I understand this piece of code takes O(tree size^2) time.
traverse the whole tree and make a dictionary with href -> node pointer elements.
with good dictionary implementation time should drop to O(nlogn) (O(n) for dictionary precomputation).

upb
November 9th, 2007, 10:26
Big Thanks Pii for your suggestion

I found what the bottleneck was:
the repeated call to find the referee for each referrer

stats for the new versions are:
9.11.2007 17:21:36 select detached >
9.11.2007 17:21:36 <. have 44940 items
9.11.2007 17:21:37 build map >
9.11.2007 17:21:37 <. took 0,7344925sec
9.11.2007 17:21:37 embed >
9.11.2007 17:22:11 <. took 33,724145sec

The improvement comes from pulling the referrers and referees with a single XPath operation..

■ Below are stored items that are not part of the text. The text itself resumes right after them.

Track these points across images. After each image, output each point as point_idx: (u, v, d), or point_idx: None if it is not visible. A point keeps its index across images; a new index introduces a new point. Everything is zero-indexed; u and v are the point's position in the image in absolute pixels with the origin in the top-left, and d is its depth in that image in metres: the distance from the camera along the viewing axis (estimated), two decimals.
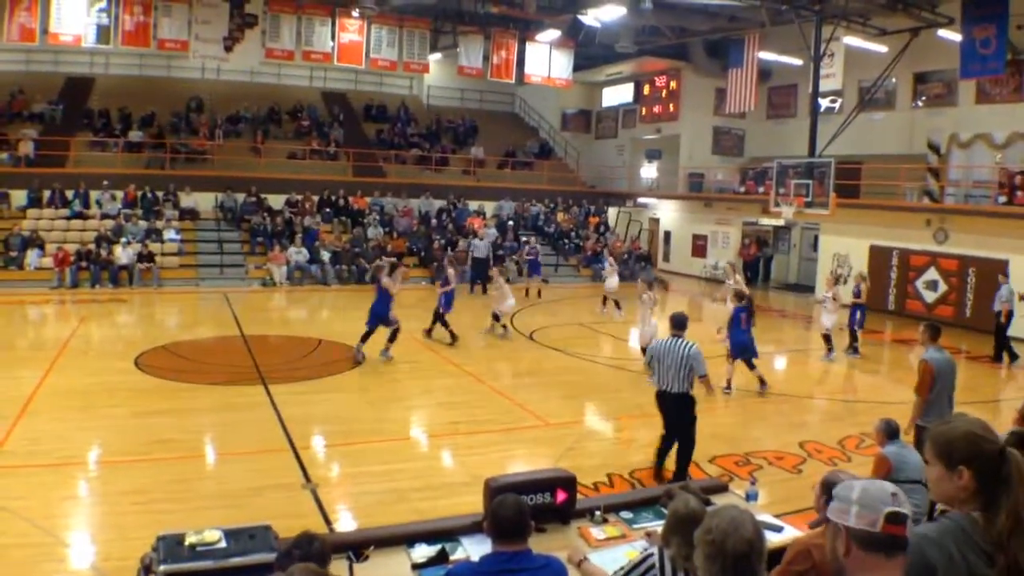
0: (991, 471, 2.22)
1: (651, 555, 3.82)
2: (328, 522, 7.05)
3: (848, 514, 2.12)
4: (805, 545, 3.79)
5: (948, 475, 2.26)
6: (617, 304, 19.21)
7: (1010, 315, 15.65)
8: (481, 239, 24.60)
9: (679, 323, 8.31)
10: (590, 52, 27.87)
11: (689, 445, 8.21)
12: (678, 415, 8.15)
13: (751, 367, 12.21)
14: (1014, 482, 2.18)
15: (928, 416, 7.53)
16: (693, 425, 8.19)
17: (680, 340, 8.08)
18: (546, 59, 26.82)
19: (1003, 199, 18.81)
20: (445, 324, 15.27)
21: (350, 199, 26.93)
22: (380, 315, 13.42)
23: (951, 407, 7.60)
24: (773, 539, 4.60)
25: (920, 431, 7.48)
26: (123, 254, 21.30)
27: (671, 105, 30.00)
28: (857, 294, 15.55)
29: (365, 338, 13.49)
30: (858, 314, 15.55)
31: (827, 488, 4.25)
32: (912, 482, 5.82)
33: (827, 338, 15.18)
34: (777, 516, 5.66)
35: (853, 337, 15.66)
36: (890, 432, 6.45)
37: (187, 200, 24.92)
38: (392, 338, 13.63)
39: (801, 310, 22.27)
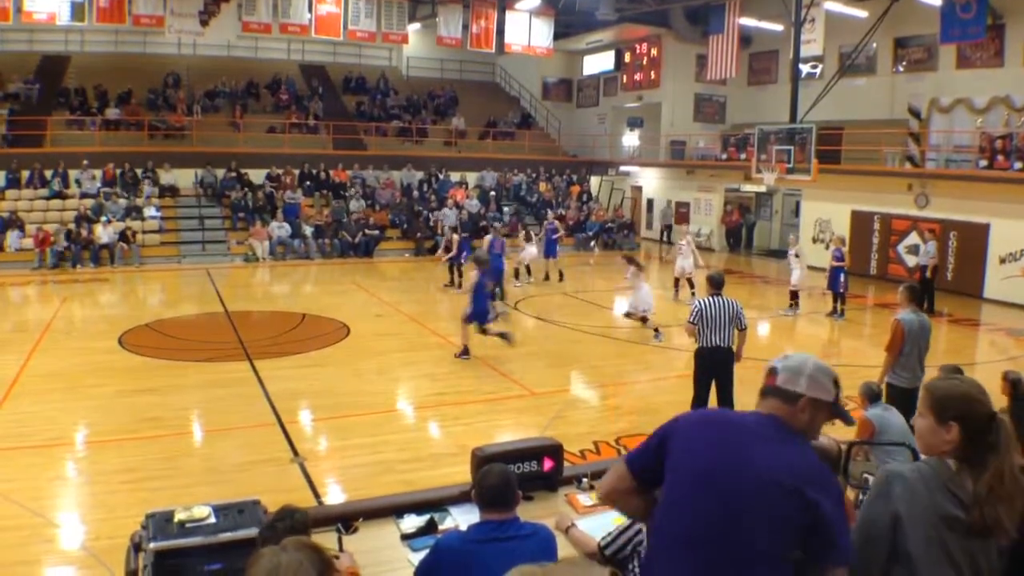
0: (978, 431, 2.36)
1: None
2: (317, 495, 7.08)
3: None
4: None
5: (937, 428, 2.42)
6: (528, 271, 19.79)
7: (935, 270, 17.29)
8: (451, 209, 24.65)
9: (719, 282, 8.62)
10: (570, 20, 27.70)
11: (732, 402, 8.46)
12: (726, 369, 8.41)
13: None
14: (1002, 446, 2.33)
15: (897, 375, 7.65)
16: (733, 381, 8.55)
17: (724, 297, 8.41)
18: (526, 28, 26.64)
19: (984, 163, 18.88)
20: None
21: (331, 172, 26.73)
22: None
23: (922, 368, 7.71)
24: None
25: (889, 388, 7.59)
26: (103, 233, 21.12)
27: (652, 73, 29.86)
28: (839, 258, 15.64)
29: None
30: (841, 277, 15.68)
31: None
32: (896, 444, 5.90)
33: (792, 294, 16.11)
34: None
35: (840, 300, 15.82)
36: (871, 395, 6.53)
37: (167, 177, 24.65)
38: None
39: (783, 276, 22.30)
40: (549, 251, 20.02)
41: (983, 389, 2.44)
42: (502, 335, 12.12)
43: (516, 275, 19.50)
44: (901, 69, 23.24)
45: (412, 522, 4.42)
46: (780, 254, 25.83)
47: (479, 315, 11.91)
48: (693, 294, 16.57)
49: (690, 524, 2.44)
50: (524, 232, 20.70)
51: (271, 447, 8.24)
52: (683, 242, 17.51)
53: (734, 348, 8.45)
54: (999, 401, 4.08)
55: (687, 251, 17.35)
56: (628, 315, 14.53)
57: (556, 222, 21.26)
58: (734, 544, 2.35)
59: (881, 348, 8.18)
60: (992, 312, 17.40)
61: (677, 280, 17.69)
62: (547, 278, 19.99)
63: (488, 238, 15.62)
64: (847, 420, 2.62)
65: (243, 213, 23.81)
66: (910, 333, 7.59)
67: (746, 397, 10.02)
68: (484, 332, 12.06)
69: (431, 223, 24.71)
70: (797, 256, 16.09)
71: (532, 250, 19.59)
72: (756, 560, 2.34)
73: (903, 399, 7.29)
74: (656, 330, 13.75)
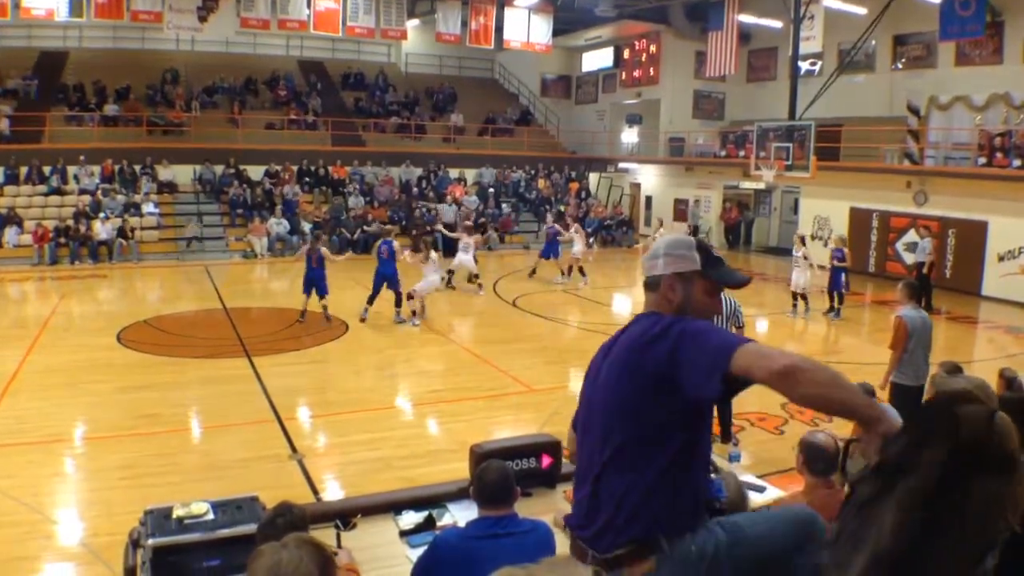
0: None
1: None
2: (315, 492, 7.09)
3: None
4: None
5: None
6: (581, 271, 19.22)
7: (931, 267, 17.05)
8: (451, 205, 24.61)
9: None
10: (569, 16, 27.65)
11: (731, 402, 8.33)
12: None
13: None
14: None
15: (902, 372, 7.62)
16: None
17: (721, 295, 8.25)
18: (525, 24, 26.61)
19: (982, 161, 18.88)
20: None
21: (330, 169, 26.71)
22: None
23: (927, 365, 7.67)
24: (756, 499, 4.66)
25: (893, 387, 7.57)
26: (102, 229, 21.10)
27: (651, 69, 29.80)
28: (840, 258, 15.56)
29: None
30: (843, 277, 15.62)
31: (805, 448, 4.30)
32: None
33: (794, 295, 15.82)
34: (760, 476, 5.73)
35: (838, 300, 15.76)
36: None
37: (165, 173, 24.62)
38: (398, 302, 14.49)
39: (782, 273, 22.29)
40: (552, 250, 19.69)
41: (986, 387, 2.45)
42: (302, 313, 14.25)
43: (581, 273, 19.12)
44: (900, 66, 23.22)
45: (410, 519, 4.43)
46: (779, 251, 25.83)
47: (306, 284, 14.14)
48: None
49: (580, 445, 2.56)
50: (576, 224, 19.65)
51: (269, 444, 8.24)
52: (798, 253, 16.40)
53: None
54: None
55: (803, 264, 16.39)
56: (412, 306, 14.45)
57: (557, 225, 20.99)
58: (597, 452, 2.40)
59: (881, 345, 8.18)
60: (990, 309, 17.41)
61: (794, 293, 16.62)
62: (534, 272, 19.76)
63: (378, 243, 15.08)
64: (728, 282, 2.52)
65: (242, 209, 23.80)
66: (913, 329, 7.56)
67: (747, 396, 10.07)
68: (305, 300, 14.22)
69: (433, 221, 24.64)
70: (806, 258, 15.64)
71: (581, 246, 19.14)
72: (615, 457, 2.34)
73: (907, 397, 7.27)
74: (412, 313, 14.34)
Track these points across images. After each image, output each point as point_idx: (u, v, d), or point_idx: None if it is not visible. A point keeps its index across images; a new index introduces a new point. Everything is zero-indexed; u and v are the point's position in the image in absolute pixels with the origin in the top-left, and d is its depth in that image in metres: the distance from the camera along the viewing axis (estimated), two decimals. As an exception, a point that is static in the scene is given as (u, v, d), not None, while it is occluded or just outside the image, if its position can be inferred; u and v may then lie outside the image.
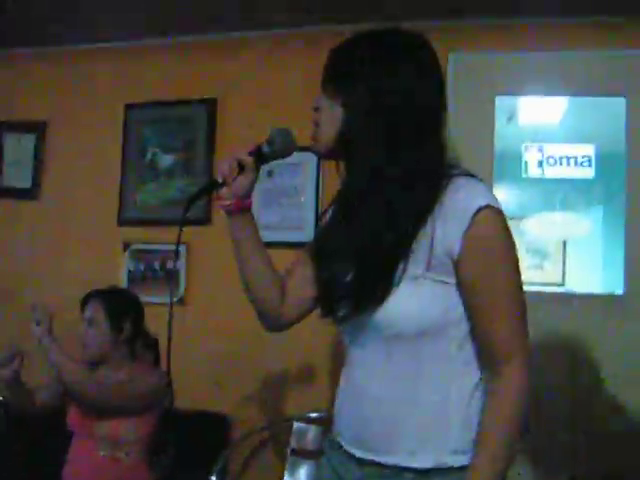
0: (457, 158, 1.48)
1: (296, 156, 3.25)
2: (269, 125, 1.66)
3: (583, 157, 3.69)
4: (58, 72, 3.91)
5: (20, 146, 3.89)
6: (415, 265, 1.38)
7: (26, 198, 3.88)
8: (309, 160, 3.30)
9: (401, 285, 1.38)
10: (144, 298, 2.97)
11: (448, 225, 1.36)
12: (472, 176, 1.43)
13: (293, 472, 3.01)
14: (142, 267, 3.61)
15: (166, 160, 3.65)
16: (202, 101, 3.62)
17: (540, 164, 3.76)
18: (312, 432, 3.03)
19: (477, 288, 1.38)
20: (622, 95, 3.15)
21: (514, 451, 1.37)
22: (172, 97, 3.68)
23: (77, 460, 2.66)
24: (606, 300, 3.29)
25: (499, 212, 1.38)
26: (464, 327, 1.42)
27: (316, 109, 1.52)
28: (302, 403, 3.27)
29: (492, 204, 1.36)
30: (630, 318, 3.03)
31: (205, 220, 3.48)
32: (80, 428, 2.67)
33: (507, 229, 1.40)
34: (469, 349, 1.43)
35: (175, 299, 3.50)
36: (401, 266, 1.38)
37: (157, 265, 3.58)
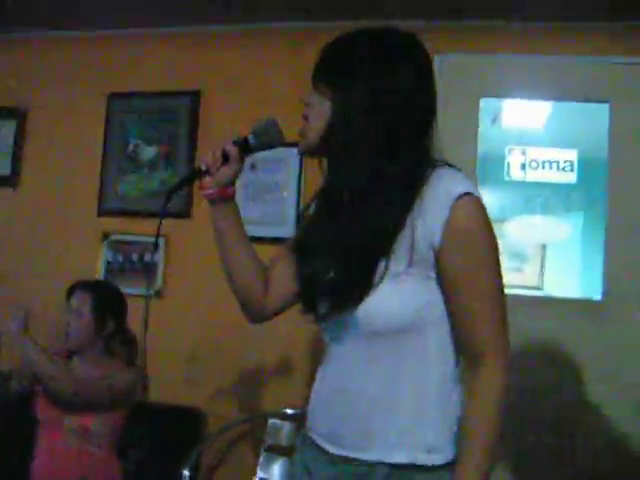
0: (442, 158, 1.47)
1: (279, 152, 3.23)
2: (253, 119, 1.65)
3: (565, 162, 3.70)
4: (39, 59, 3.87)
5: (0, 133, 3.84)
6: (397, 262, 1.37)
7: (4, 185, 3.84)
8: (292, 156, 3.30)
9: (383, 283, 1.37)
10: (121, 289, 2.96)
11: (428, 216, 1.35)
12: (452, 167, 1.44)
13: (266, 468, 3.00)
14: (120, 258, 3.59)
15: (148, 152, 3.63)
16: (186, 93, 3.60)
17: (523, 167, 3.76)
18: (287, 429, 3.02)
19: (458, 278, 1.37)
20: (606, 101, 3.17)
21: (496, 450, 1.36)
22: (156, 88, 3.66)
23: (46, 452, 2.63)
24: (584, 305, 3.31)
25: (478, 200, 1.38)
26: (444, 325, 1.42)
27: (306, 104, 1.51)
28: (278, 399, 3.27)
29: (471, 192, 1.36)
30: (608, 324, 3.05)
31: (185, 213, 3.47)
32: (49, 419, 2.64)
33: (487, 217, 1.39)
34: (449, 347, 1.43)
35: (152, 291, 3.48)
36: (383, 264, 1.37)
37: (135, 257, 3.56)
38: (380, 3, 3.16)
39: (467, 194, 1.35)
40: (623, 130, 3.12)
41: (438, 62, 3.08)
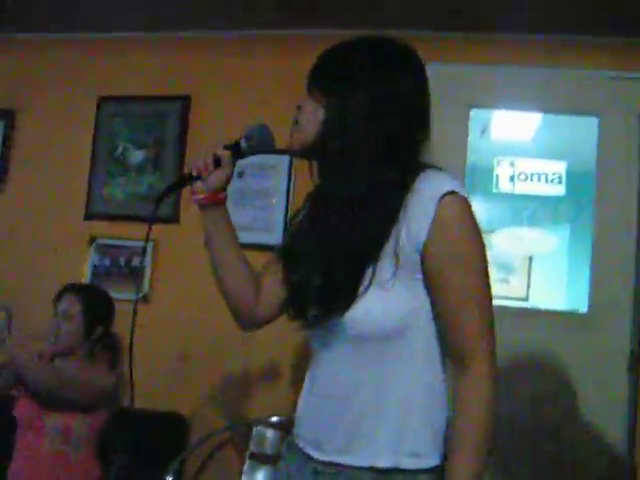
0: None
1: (268, 158, 3.23)
2: (242, 124, 1.64)
3: (554, 174, 3.72)
4: (30, 61, 3.85)
5: (-13, 134, 3.82)
6: (383, 269, 1.37)
7: (-8, 187, 3.81)
8: (281, 163, 3.31)
9: (369, 290, 1.37)
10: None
11: (413, 219, 1.35)
12: (436, 168, 1.44)
13: (251, 476, 2.99)
14: (107, 262, 3.57)
15: (137, 155, 3.62)
16: (175, 98, 3.59)
17: (511, 179, 3.78)
18: (271, 436, 3.01)
19: (442, 276, 1.37)
20: (595, 115, 3.19)
21: (488, 451, 1.35)
22: (146, 92, 3.65)
23: (24, 454, 2.62)
24: (570, 317, 3.32)
25: (464, 199, 1.38)
26: (431, 328, 1.42)
27: (299, 108, 1.51)
28: (263, 406, 3.25)
29: (457, 190, 1.36)
30: (594, 336, 3.06)
31: (173, 218, 3.46)
32: (28, 420, 2.63)
33: (472, 215, 1.39)
34: (436, 351, 1.43)
35: (140, 296, 3.47)
36: (370, 271, 1.37)
37: (122, 261, 3.54)
38: (372, 13, 3.17)
39: (452, 193, 1.35)
40: (611, 143, 3.14)
41: (429, 72, 3.08)
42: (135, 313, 1.58)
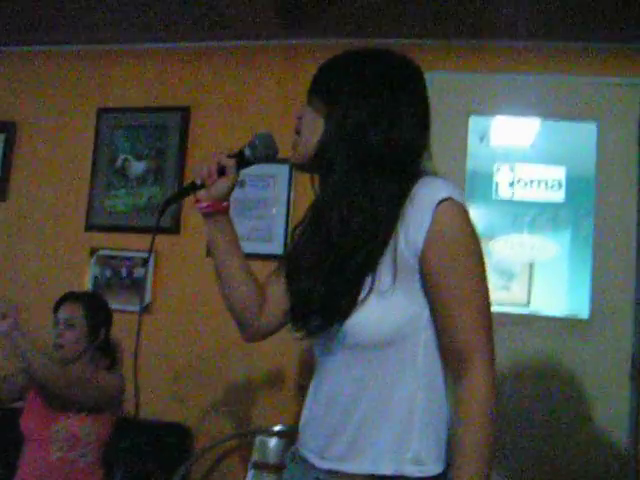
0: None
1: (269, 168, 3.24)
2: (242, 135, 1.66)
3: (554, 180, 3.72)
4: (30, 73, 3.87)
5: (-11, 146, 3.83)
6: (382, 277, 1.38)
7: (-7, 198, 3.82)
8: (281, 172, 3.32)
9: (369, 298, 1.38)
10: (109, 305, 2.97)
11: (411, 226, 1.36)
12: (433, 175, 1.44)
13: (254, 486, 2.98)
14: (108, 273, 3.57)
15: (137, 167, 3.62)
16: (176, 109, 3.60)
17: (511, 185, 3.78)
18: (275, 446, 3.01)
19: (441, 281, 1.37)
20: (593, 120, 3.20)
21: (494, 451, 1.35)
22: (146, 104, 3.66)
23: (28, 465, 2.62)
24: (571, 323, 3.31)
25: (461, 204, 1.38)
26: (431, 333, 1.42)
27: (299, 118, 1.52)
28: (266, 415, 3.25)
29: (453, 196, 1.37)
30: (595, 342, 3.06)
31: (174, 229, 3.46)
32: (34, 431, 2.64)
33: (469, 221, 1.40)
34: (436, 356, 1.43)
35: (143, 306, 3.47)
36: (369, 280, 1.38)
37: (124, 272, 3.54)
38: (372, 22, 3.19)
39: (449, 199, 1.36)
40: (611, 149, 3.15)
41: (428, 80, 3.07)
42: (140, 324, 1.59)
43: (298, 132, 1.52)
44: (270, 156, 1.60)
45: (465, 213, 1.39)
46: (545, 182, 3.73)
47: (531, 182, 3.76)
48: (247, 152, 1.57)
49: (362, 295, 1.38)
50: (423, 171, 1.45)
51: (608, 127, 3.16)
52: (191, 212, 3.31)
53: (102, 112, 3.71)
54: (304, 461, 1.53)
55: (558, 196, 3.72)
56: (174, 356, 3.43)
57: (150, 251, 1.68)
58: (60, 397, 2.59)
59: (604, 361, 3.04)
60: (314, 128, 1.47)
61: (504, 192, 3.80)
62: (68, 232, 3.68)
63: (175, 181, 3.50)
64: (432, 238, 1.35)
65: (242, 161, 1.57)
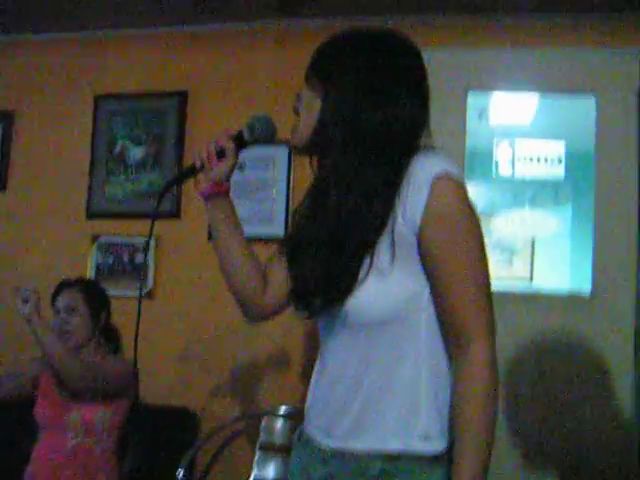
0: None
1: (268, 150, 3.23)
2: (240, 118, 1.65)
3: (554, 156, 3.71)
4: (26, 61, 3.85)
5: (-13, 135, 3.83)
6: (381, 256, 1.38)
7: (-8, 188, 3.82)
8: (281, 154, 3.32)
9: (369, 277, 1.38)
10: (111, 291, 2.99)
11: (408, 203, 1.36)
12: (432, 149, 1.44)
13: (262, 467, 2.99)
14: (110, 260, 3.57)
15: (136, 152, 3.62)
16: (173, 94, 3.59)
17: (512, 163, 3.77)
18: (281, 427, 3.01)
19: (438, 258, 1.37)
20: (592, 94, 3.18)
21: (494, 429, 1.35)
22: (143, 89, 3.65)
23: (44, 453, 2.64)
24: (574, 299, 3.31)
25: (458, 179, 1.38)
26: (432, 312, 1.42)
27: (298, 96, 1.52)
28: (271, 397, 3.26)
29: (450, 171, 1.36)
30: (598, 316, 3.06)
31: (175, 214, 3.46)
32: (49, 419, 2.65)
33: (466, 196, 1.39)
34: (438, 333, 1.43)
35: (144, 292, 3.48)
36: (368, 259, 1.38)
37: (126, 258, 3.55)
38: (368, 0, 3.17)
39: (445, 174, 1.35)
40: (610, 123, 3.13)
41: (426, 56, 3.06)
42: (140, 309, 1.59)
43: (296, 111, 1.52)
44: (268, 137, 1.60)
45: (462, 188, 1.39)
46: (545, 158, 3.72)
47: (531, 158, 3.75)
48: (245, 134, 1.57)
49: (361, 274, 1.38)
50: (420, 147, 1.45)
51: (607, 100, 3.14)
52: (192, 196, 3.31)
53: (99, 98, 3.70)
54: (310, 441, 1.53)
55: (558, 171, 3.71)
56: (178, 341, 3.44)
57: (150, 235, 1.68)
58: (74, 386, 2.59)
59: (607, 337, 3.03)
60: (312, 108, 1.47)
61: (504, 170, 3.79)
62: (69, 220, 3.68)
63: (174, 166, 3.49)
64: (429, 214, 1.34)
65: (241, 143, 1.57)
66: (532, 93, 3.63)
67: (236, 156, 1.57)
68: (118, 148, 3.65)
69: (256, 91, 3.47)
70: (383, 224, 1.38)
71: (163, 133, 3.58)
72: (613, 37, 3.17)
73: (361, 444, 1.42)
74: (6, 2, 3.43)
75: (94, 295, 2.80)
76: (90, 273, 3.57)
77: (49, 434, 2.64)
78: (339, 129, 1.42)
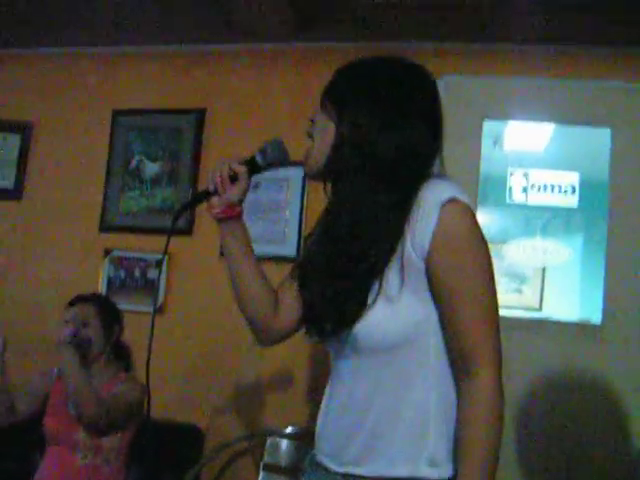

I'll test with different amounts of data to discovere the time complexity,
it seems nothing can be assumed of ms's dom implementation (i would think selecting a direct descendant by an attribute would be cheap.)
and my inability to think about most basic properties of algorithms before implementing them :P

upb
November 9th, 2007, 16:28
I was wondering about the 30sec for embed operation.. and

First we refeactor a bit by extracting the embed operation for a referrer
Code:

foreach (DictionaryEntry reference in references)
{
XmlNode referrer = (XmlNode) reference.Key;
XmlNode referee = (XmlNode) reference.Value;

EmbedNode(referee, referrer);
}


This of course doesn't change the performance.

Move the referee finding to the Embed part:
Code:

foreach (XmlNode child in affectedNodes)
{
if (child.Attributes["href"] != null)
{
references.Add(child, null);
}
}

Code:

foreach (DictionaryEntry reference in references)
{
XmlNode referrer = (XmlNode) reference.Key;
string href = referrer.Attributes["href"].Value.Substring(1);
XmlNode referee = (XmlNode)IdToNode[href];

EmbedNode(referee, referrer);
}


This doesn't change the performance either, why should it,
but why use a dictionary when we only hold values and iterate it?
Change it to an ArrayList:
Code:

ArrayList references = new ArrayList();

and
Code:

..
references.Add(child);
..

fix the iteration aswell:
Code:

foreach (XmlNode referrer in references)


This change doesnt affect performance either, right?
wrong:
Code:

9.11.2007 23:09:12 embed >
9.11.2007 23:09:13 <. took 0,6407275sec


I suspect it has to do with modifying objects that are used as Hashtable keys maybe..

Pii
November 9th, 2007, 17:42
mate, there is no magic in calculating complexity.
if I understand correctly, what you did before is:
for each node, traverse whole tree to find node with "href" value matching href from the first node.
if there are n nodes, then your execution time is n*n*c where c is time needed for one "visit node" operation.
you have to visit each node anyway, so the only place to optimize is the searching. instead of searching whole tree each time, you can remember (href, [node1,..,nodeN]) pairs in some "fast" data structure like dictionary. then you can simply ask the dictionary for the node set.

ofc maybe I'm missing something here - I admit I haven't read your code.

upb
November 9th, 2007, 20:00
Yes i agree, but there is a limitation i didnt mention before (which make it not O(n*n), but still your comment helped to get me thinking):

All the elements with @id are children of a known element (container), so it's not needed to search the whole tree, just direct children of a node.

That's why i thought the operation of finding the referee would be cheap.

The number of @href elements equals the number of @id elements (m), so
it's smth like O(m* // times embedRefs is called
(m + // select referee
n/m + // select detached children
c // move children
)) = O(m*m + n)

But thx again

LLXX
November 10th, 2007, 03:50
I'd first parse the input XML to generate a hash table of the element names to offsets within the file, then copy each element in the hash table to the output XML, replacing the hrefs with their content as they're copied and marking the element name in the table so it doesn't get copied. This is O(N) time complexity where N is the total number of elements in the input.